▶ _Exercise instructions_:
Filter the entries below, keeping only lines with "DecisionTreeClassifier".

##### Records shown

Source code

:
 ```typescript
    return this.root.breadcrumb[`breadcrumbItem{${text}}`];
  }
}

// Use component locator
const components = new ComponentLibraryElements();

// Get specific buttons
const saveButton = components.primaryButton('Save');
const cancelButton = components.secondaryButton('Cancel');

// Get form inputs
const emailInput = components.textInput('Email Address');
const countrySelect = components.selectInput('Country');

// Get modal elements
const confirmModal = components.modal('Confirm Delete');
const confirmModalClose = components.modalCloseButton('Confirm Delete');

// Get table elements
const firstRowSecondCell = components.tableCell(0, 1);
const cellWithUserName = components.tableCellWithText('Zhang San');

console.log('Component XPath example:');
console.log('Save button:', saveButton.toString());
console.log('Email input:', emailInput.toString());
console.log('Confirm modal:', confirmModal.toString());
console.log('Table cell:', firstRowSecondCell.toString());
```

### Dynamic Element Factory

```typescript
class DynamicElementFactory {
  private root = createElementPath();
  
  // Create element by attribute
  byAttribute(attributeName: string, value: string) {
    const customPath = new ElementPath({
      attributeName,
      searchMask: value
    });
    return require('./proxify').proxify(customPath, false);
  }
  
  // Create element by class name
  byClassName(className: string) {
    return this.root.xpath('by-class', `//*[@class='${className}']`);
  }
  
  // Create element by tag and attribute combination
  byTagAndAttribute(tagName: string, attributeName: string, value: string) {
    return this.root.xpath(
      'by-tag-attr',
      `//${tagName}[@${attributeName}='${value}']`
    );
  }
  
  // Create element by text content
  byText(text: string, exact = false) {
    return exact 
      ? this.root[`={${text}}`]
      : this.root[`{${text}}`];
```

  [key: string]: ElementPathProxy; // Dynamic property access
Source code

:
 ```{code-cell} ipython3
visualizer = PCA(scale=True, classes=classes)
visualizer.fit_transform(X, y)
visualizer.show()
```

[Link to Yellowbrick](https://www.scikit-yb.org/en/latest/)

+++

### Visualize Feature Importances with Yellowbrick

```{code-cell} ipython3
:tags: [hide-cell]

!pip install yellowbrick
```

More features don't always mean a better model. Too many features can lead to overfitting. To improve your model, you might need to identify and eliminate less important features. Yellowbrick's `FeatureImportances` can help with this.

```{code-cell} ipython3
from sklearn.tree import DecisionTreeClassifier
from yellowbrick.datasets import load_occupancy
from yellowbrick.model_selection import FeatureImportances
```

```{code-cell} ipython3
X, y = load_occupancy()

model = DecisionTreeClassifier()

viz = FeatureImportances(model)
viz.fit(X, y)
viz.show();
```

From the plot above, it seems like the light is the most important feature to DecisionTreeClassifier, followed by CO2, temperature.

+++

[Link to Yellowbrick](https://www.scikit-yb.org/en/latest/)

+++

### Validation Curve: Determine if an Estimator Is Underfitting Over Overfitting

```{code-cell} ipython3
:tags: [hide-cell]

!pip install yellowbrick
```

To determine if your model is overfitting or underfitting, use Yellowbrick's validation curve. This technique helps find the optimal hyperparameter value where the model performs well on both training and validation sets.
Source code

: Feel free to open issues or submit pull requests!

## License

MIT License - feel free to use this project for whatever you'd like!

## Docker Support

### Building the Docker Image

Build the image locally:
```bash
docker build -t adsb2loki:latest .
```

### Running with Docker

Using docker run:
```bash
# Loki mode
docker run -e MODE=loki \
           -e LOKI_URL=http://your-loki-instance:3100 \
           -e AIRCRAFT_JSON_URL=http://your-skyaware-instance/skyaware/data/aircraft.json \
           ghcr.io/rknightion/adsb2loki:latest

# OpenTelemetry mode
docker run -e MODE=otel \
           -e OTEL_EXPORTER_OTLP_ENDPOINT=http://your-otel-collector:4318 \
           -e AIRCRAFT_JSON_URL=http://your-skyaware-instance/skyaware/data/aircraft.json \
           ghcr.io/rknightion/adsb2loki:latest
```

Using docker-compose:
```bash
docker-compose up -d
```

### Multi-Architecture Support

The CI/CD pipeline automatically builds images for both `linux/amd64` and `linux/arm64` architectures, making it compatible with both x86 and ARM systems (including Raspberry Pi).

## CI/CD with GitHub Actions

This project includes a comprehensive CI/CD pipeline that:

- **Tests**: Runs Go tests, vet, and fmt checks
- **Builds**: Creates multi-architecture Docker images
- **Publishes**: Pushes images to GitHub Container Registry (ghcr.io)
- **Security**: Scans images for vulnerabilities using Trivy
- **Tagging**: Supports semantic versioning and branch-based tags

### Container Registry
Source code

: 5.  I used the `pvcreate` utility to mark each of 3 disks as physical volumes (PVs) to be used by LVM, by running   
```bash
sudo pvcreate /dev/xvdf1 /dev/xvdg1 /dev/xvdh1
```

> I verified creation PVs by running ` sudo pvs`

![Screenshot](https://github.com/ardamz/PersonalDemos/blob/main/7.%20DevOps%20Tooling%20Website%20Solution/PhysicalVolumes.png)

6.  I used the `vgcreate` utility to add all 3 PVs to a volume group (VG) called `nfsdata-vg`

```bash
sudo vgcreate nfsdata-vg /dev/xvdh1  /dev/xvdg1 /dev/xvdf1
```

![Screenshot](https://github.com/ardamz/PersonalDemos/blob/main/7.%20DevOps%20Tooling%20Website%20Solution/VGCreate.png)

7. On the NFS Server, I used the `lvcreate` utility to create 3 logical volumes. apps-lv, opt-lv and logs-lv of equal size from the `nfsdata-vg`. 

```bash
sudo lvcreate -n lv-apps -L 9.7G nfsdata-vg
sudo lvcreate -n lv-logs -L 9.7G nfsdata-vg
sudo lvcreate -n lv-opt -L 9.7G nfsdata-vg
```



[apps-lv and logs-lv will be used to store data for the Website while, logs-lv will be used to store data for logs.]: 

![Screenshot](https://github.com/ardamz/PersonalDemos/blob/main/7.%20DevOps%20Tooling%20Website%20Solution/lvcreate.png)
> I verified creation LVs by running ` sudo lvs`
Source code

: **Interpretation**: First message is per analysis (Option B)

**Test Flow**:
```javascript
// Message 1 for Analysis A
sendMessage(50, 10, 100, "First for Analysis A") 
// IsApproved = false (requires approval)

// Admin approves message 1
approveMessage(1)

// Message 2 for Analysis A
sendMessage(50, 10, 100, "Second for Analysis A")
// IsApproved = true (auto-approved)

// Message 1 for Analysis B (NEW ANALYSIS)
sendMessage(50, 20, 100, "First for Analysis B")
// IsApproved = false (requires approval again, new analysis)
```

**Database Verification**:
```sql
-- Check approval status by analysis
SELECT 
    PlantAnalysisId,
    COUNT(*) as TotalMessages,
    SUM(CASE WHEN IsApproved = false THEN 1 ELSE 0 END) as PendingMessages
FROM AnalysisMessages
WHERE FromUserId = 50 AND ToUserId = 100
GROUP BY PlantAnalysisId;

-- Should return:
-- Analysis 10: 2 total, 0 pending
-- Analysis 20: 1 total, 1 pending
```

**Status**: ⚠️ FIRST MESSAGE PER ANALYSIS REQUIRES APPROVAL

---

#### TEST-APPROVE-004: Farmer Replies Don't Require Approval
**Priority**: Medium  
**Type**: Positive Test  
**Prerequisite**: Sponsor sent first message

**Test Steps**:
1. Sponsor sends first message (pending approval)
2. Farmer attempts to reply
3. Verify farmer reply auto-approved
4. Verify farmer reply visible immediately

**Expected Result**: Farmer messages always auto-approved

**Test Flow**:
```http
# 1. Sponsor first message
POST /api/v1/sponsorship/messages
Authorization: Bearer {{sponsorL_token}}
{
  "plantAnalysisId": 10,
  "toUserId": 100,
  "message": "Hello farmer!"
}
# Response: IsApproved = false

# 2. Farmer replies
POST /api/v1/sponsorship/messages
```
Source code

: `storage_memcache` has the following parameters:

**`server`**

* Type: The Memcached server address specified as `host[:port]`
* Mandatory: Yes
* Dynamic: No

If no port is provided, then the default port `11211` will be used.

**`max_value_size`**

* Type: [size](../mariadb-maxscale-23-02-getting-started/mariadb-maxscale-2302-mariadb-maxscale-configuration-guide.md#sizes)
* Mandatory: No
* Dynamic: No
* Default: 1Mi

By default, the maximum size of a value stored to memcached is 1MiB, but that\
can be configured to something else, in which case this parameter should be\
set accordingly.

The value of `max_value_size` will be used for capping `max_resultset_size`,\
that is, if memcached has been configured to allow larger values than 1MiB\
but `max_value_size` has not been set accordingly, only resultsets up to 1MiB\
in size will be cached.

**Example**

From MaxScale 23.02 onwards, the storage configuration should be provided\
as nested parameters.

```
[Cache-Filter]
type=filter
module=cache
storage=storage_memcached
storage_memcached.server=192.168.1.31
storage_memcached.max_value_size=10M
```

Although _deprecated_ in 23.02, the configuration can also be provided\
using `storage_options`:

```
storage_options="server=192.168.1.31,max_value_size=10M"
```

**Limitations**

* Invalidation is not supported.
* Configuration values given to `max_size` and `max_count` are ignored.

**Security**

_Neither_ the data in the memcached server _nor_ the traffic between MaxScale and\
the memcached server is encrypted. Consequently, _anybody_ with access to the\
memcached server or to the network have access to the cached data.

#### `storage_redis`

##########

▶ _Response box_:
from sklearn.tree import DecisionTreeClassifier
model = DecisionTreeClassifier()
From the plot above, it seems like the light is the most important feature to DecisionTreeClassifier, followed by CO2, temperature.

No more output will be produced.